Ini adalah buku ke-2 dari ES ITO yang saya baca. Buku pertama berjudul Negara Kelima. Menampilkan gaya yang sama dengan novel sebelumnya, Rahasia Meede mengisahkan petualangan panjang tak kurang dari 600 halaman. Sangat menguras tenaga dan fikiran. Lugasnya, ini bukanlah dunia manis dengan warna warni riang ala remaja kenes 17 tahun.
Ceritanya tentang usaha pengungkapan harta karun VOC yang berumur ratusan tahun. Jika anda pernah menonton film National Treasure yang dibintangi Nicolas Cage, bisa jadi cerita dalam novel ini memiliki kemiripan. Tapi perbedaannya cukup jauh. Penilaian saya, Rahasia Meede jauh lebih baik dibanding film tersebut. Jalinan yang dibuat tak mudah ditebak begitu saja. Bagian demi bagian merupakan potongan "puzzle" yang ditata dengan cermat.
Bicara tentang misteri yang tersaji sepanjang petualangan ini, mungkin juga akan terbersit bahwa gagasannya mirip dengan karya Dan Brown semisal Da Vinci Code. Sayangnya Dan Brown menyajikan teka-teki yang membuat bosan. Mengapa? Ketika satu terungkap, Dan Brown lalu membawa ke teka-teki berikutnya. Dan itu terlalu berpanjang-panjang, sehingga tampak pengulangan sekedar untuk berlama-lama.

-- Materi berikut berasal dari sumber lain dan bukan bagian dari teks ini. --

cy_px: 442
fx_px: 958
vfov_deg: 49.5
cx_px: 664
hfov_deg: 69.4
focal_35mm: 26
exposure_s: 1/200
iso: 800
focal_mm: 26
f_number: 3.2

ES ITO tak terperangkap dengan cara seperti itu. Teka-teki dipertahankan dalam larik yang tak panjang. Kekuatan yang didapatkan terletak pada kejelian memilih elemen yang terlibat, lalu menyusunnya dengan rapi dalam sebuah kerangka yang hebat.
Banyak kemajuan dibanding Negara Kelima. Terutama dalam hal tata kalimat, dan pemilihan kata. Sangat matang. Beberapa metafora yang dipakai juga tak membuat novel ini jatuh menjadi puisi. Justru melengkapi dengan takaran yang pas. Dalam Negara Kelima terasa sekali tensi yang tinggi. Segala sesuatu terasa diburu, dan seakan semuanya hendak berhamburan dalam waktu yang singkat. Spirit seperti itu agak mengendor pada novel ini, tapi tak sampai membuat aliran cerita menjadi lamban. Penguraian sejumlah sejarah memang hampir saja membuat situasi nyaris bertele-tele. Untungnya tak sampai akut.

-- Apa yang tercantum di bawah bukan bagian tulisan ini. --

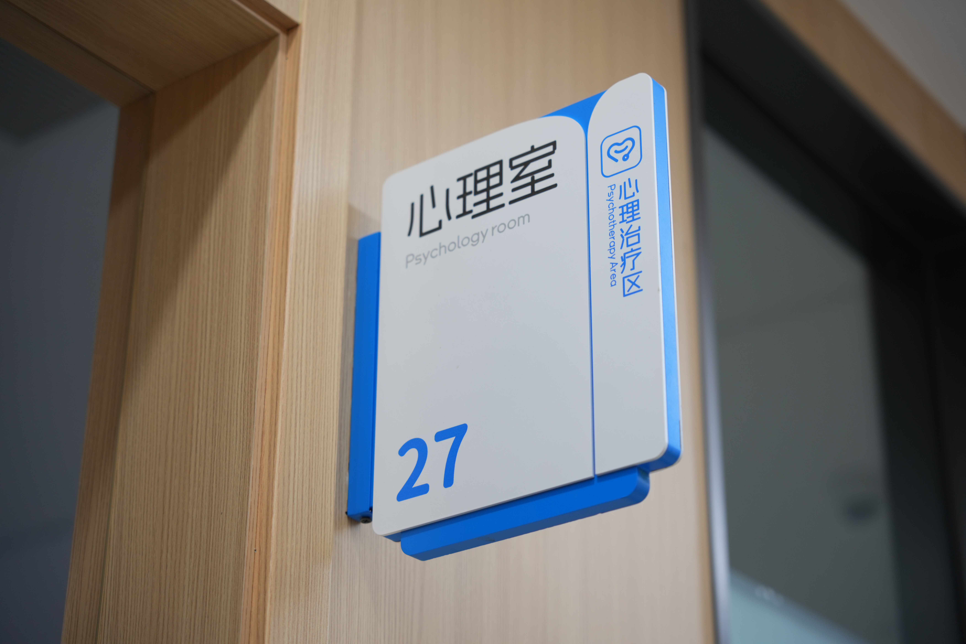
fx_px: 1878
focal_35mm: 70
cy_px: 322
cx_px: 483
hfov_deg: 28.8
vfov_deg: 19.5
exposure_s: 1/100
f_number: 2.8
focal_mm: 70
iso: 320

ES ITO seperti seseorang yang berjalan dalam semak belukar, dengan parang tajam mengkilap di kedua tangannya. Sesekali membabat ke kiri. Lain waktu merambah ke kanan. Hal seperti ini yang terasa ketika membaca umpatan/makian (kalau bisa disebut begitu) yang bertaburan di banyak halaman. Jangan berfikiran negatif. Baca novel ini, kemungkinan besar anda juga berpendapat sama. Kegusaran itu dibidikkan pada perilaku malas, bodoh, korup, jumawa, dan kebobrokan lainnya. Jika merasa tersinggung dengan cibiran semacam itu, tampaknya anda mengidap penyakit kegelapan yang sejenis :)
Keputusan yang tak kalah bagusnya adalah pemilihan "ending". Penyelesaian yang tak terperangkap dalam romatisme, seperti film-film Hollywood, apalagi ala sinetron di TV (hiiii!). Saya tak tahu mengapa pada Negara Kelima ES ITO bisa terjebak pada penyelesaian yang latah. Dalam Rahasia Meede, akhir cerita diselesaikan dengan apik.
Belasan tahun yang lalu, ketika saya masih di sekolah menengah, seorang guru menyampaikan materi sastra dalam pelajaran bahasa. Beliau mengatakan bahwa bagian yang menceritakan percintaan (bahkan adegan intim) diperlukan sebagai bumbu dalam sebuah novel. Waktu itu saya tak setuju. Namun tak mampu berujar, saya simpan saja dalam hati. Setelah Rahasia Meede saya tutup di halaman terakhir, ketaksetujuan saya menemukan bukti. Tanpa harus memiliki "bumbu" semacam itu, novel ini tak menjadi kurang karena ketiadaan hal tersebut.
Sekarang saya menanti novel berikutnya. Satu catatan akhir, sejarah tak lagi membosankan di tangan ES ITO.